SharedIt: https://rdcu.be/cyl8z

# Reviews

### Review #1

• Please describe the contribution of the paper

The paper presents a segmentation method for multi-modal images with missing modalities, using co-training and adversarial learning objectives to make it less sensitive to missing modalities. The authors demonstrate their method on the BRATS 2018 tumor segmentation dataset, showing improved performance in comparison with other methods. In particular, they claim their method is better able to deal with more than one missing modality.

• Please list the main strengths of the paper; you should write about a novel formulation, an original way to use data, demonstration of clinical feasibility, a novel application, a particularly strong evaluation, or anything else that is a strong aspect of this work. Please provide details, for instance, if a method is novel, explain what aspect is novel and why this is interesting.
• The co-training approach is interesting, as are the adversarial and modality-mutual information components.

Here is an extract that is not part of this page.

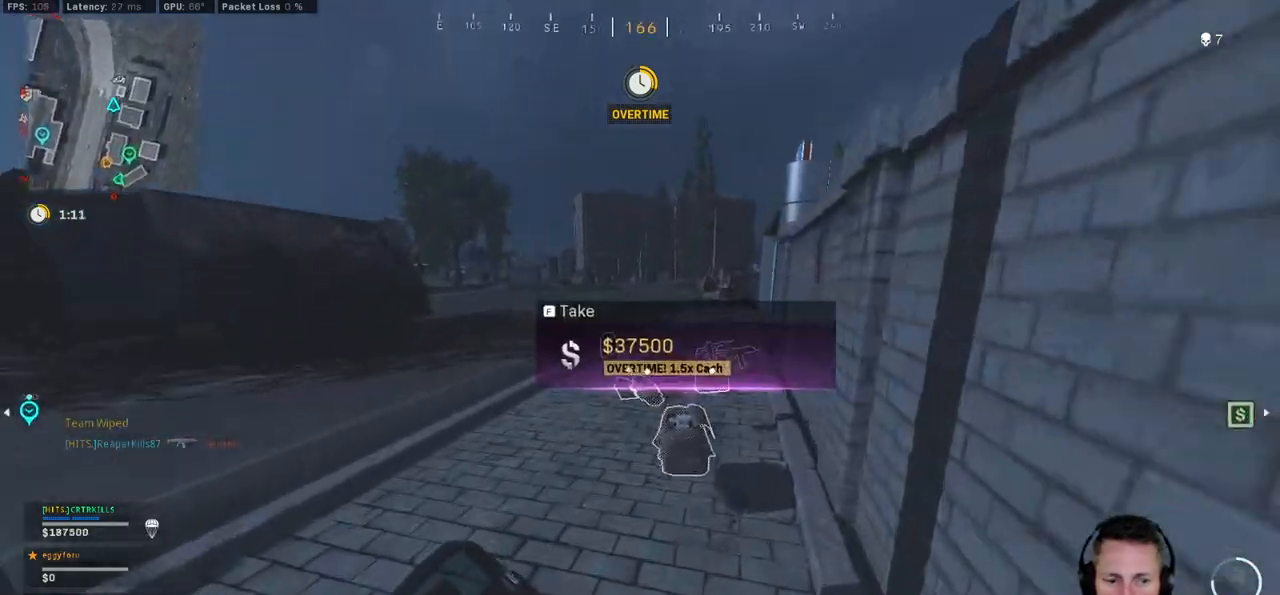
{"keys": ["a", "shift", "w"], "mouse": [], "events": [[200, "f", "down"], [284, "f", "up"], [350, "a", "down"]]}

• The results suggest that the proposed method is better able to handle scenarios with more than one missing modality. For these cases, they show a clear improvement over the other methods in the comparison.

• The experiments are fairly complete, including an ablation study to evaluate the various components of this complex model.

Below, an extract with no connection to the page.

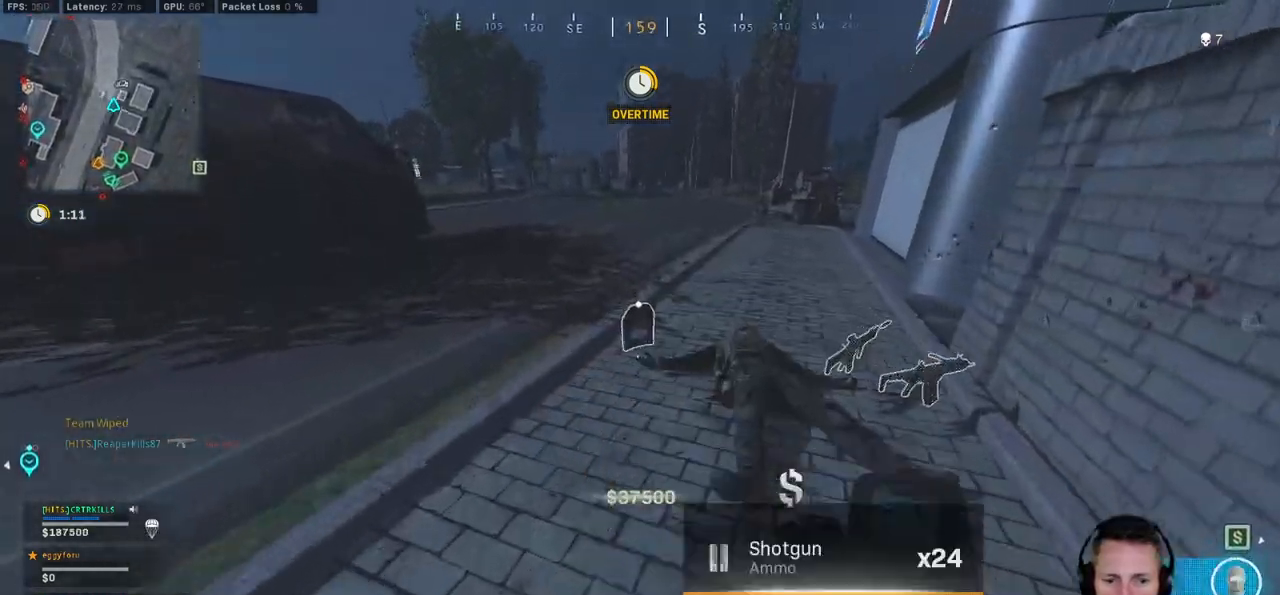
{"keys": ["shift", "w"], "mouse": [], "events": [[67, "a", "up"]]}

• Please list the main weaknesses of the paper. Please provide details, for instance, if you think a method is not novel, explain why and provide a reference to prior work.
• It is not clear to me how the method works at test time. For training, the model produces at least two segmentations per subject (one from the multimodal and one from the unimodal path). Which segmentation is used to make the final predictions?

• The model consists of two learning paths, multimodal and unimodal, but it is not clear to me how this works. Is the unimodal path trained for one specific modality, is there one unimodal path for each modality, or is a single unimodal path trained for all modalities at the same time?

• A limitation of the approach is that it requires a complete training set (I think). Other methods in the comparison (such as HeMiS) can be trained with incomplete datasets. This limitation is not discussed.

• The dataset is randomly split into a training and validation set (Section 3.1), but there is no mention of a test set. How does this work?

• Some of the state-of-the-art methods (e.g., HeMis) use modality dropout during training. It is not clear whether the authors used a similar approach here. This can have a strong influence on the performance.

• There is no discussion of the complexity of the models. For example, the proposed ACN method uses a multimodal and a unimodal branch. Does this mean that it has twice as many parameters as the HeMiS and HVED models?

• The text claims that there are “significant” differences between the performance of the methods. How was this determined? There is no mention of a statistical test and we are only shown mean performances.

• There are quite a few textual problems (spelling, grammar, missing words) in the paper, which sometimes make the arguments hard to follow.

• Please rate the clarity and organization of this paper

Poor

• Please comment on the reproducibility of the paper. Note, that authors have filled out a reproducibility checklist upon submission. Please be aware that authors are not required to meet all criteria on the checklist - for instance, providing code and data is a plus, but not a requirement for acceptance

The description of the model and evaluation is somewhat limited. The hyperparameters and training procedure are explained well, but it it not entirely clear how the method works in practice.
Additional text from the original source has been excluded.